Data to examine –
========================

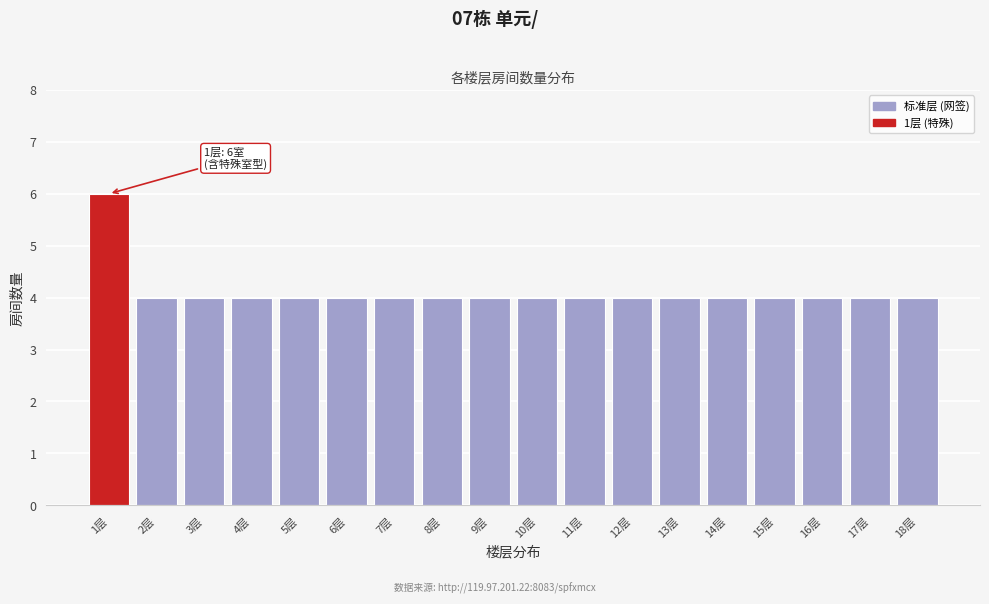

Reading right to left, extract all data points from this chart.

18层=4	17层=4	16层=4	15层=4	14层=4	13层=4	12层=4	11层=4	10层=4	9层=4	8层=4	7层=4	6层=4	5层=4	4层=4	3层=4	2层=4	1层=6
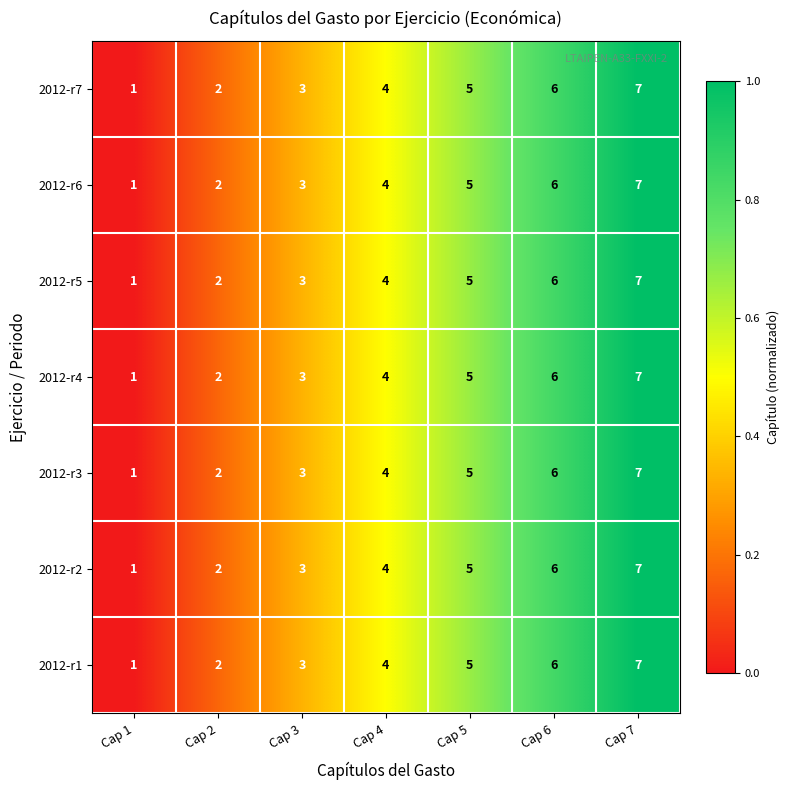

What is the total value across all series at Cap 7?

49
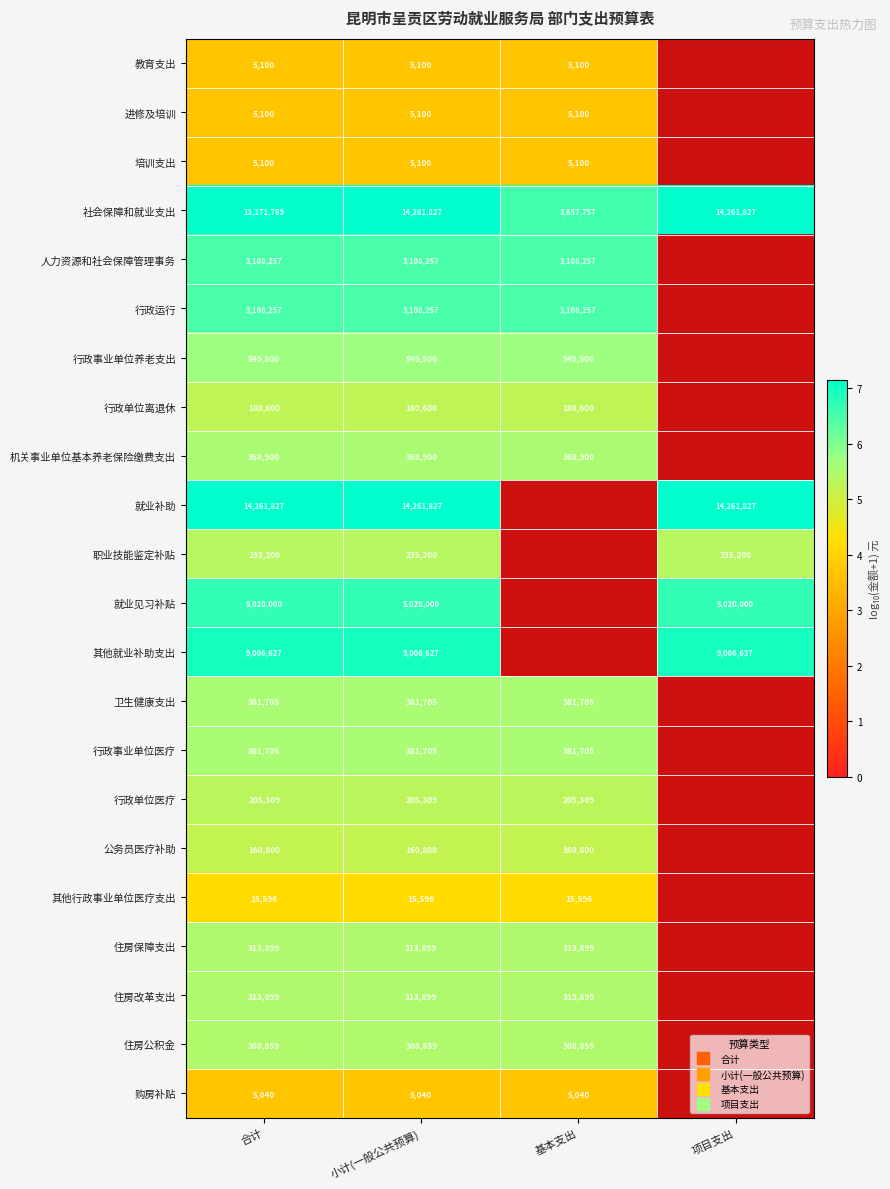

True or false: 人力资源和社会保障管理事务 has a value of 6.5 at 小计(一般公共预算).

True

========================

Brief –
Copy every entry above word for word, leaving out the pictures.

The completed task –
Reading right to left, extract all data points from this chart.

18层=4	17层=4	16层=4	15层=4	14层=4	13层=4	12层=4	11层=4	10层=4	9层=4	8层=4	7层=4	6层=4	5层=4	4层=4	3层=4	2层=4	1层=6

What is the total value across all series at Cap 7?

49

True or false: 人力资源和社会保障管理事务 has a value of 6.5 at 小计(一般公共预算).

True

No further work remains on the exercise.